# 所給文字:
********************

俺們莊上的張新忠是貧農出身,解放初一直是基幹民兵、排長,工作認真負責,立場堅定,他哥哥是抗美援朝立過戰功的的志願軍幹部,共產黨員,總支書記。對共產黨可謂赤膽忠心,就是與他們不一條道,看不慣他們的胡作非為,於是被栽以“漏化地主”“現行反革命”宣佈逮撲,坐了大牢!那是什麼年月?不是親眼目睹,不是親身感受,說出來有誰會相信——這是發生在無產階級專政的人民共和國的土地上!
我又被栽以“幕後插黑手”的“當權派”,由支左部隊當眾宣佈對我和其他五個共產黨員、兩個群眾實施“監督勞動,管制生產”。此後我便失去了自由。……有壓力就會產生反抗力,壓力越大反抗力就越強。這是物理現象。發生在人類社會上的具體人的身上,就會產生能動的反抗力。數千年的人類歷史證明,無論哪個社會,無論哪個民族,無論是什麼人,當他感受到壓迫或承受到壓力,他會本能的在心裡積聚反抗力,當壓力使他難以承受時,他將會利用一定的方式爆發出來。——你想想,一個大活人被人硬往棺材裡按,有誰能願意呢?不過,我們是共產黨員,大小是個幹部,雖然不理解*,但這是“黨中央的決定”“是毛澤東的戰略部署”,“理解的要執行,不理解的也要執行”。黨性使我們忍受著一切屈辱。

********************

# 所列項目:
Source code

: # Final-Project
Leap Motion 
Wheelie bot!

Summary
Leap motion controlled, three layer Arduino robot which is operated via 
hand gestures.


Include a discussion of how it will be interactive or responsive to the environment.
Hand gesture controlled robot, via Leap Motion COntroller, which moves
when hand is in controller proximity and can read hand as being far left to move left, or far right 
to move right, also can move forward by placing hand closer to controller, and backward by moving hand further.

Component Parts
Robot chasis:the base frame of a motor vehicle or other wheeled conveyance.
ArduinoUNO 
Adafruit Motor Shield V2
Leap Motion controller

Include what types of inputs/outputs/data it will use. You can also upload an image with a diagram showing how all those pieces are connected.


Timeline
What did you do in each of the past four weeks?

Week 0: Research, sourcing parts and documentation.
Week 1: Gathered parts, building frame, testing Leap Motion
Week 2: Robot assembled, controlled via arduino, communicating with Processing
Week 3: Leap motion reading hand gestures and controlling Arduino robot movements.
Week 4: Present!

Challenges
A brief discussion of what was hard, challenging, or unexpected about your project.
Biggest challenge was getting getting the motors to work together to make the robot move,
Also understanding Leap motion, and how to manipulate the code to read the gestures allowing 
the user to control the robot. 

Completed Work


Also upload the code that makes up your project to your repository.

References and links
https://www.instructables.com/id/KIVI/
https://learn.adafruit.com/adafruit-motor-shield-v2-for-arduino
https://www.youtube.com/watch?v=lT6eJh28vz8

********************

# 練習要求:
將所給文字中從“俺們莊上的張新忠是貧農出身,解放初一直是”到“級專政的人民共和國的土地上!”這一段重寫一遍，把其中的“大牢”替換為“監獄”。

# 本題答案:
俺們莊上的張新忠是貧農出身,解放初一直是基幹民兵、排長,工作認真負責,立場堅定,他哥哥是抗美援朝立過戰功的的志願軍幹部,共產黨員,總支書記。對共產黨可謂赤膽忠心,就是與他們不一條道,看不慣他們的胡作非為,於是被栽以“漏化地主”“現行反革命”宣佈逮撲,坐了監獄!那是什麼年月?不是親眼目睹,不是親身感受,說出來有誰會相信——這是發生在無產階級專政的人民共和國的土地上!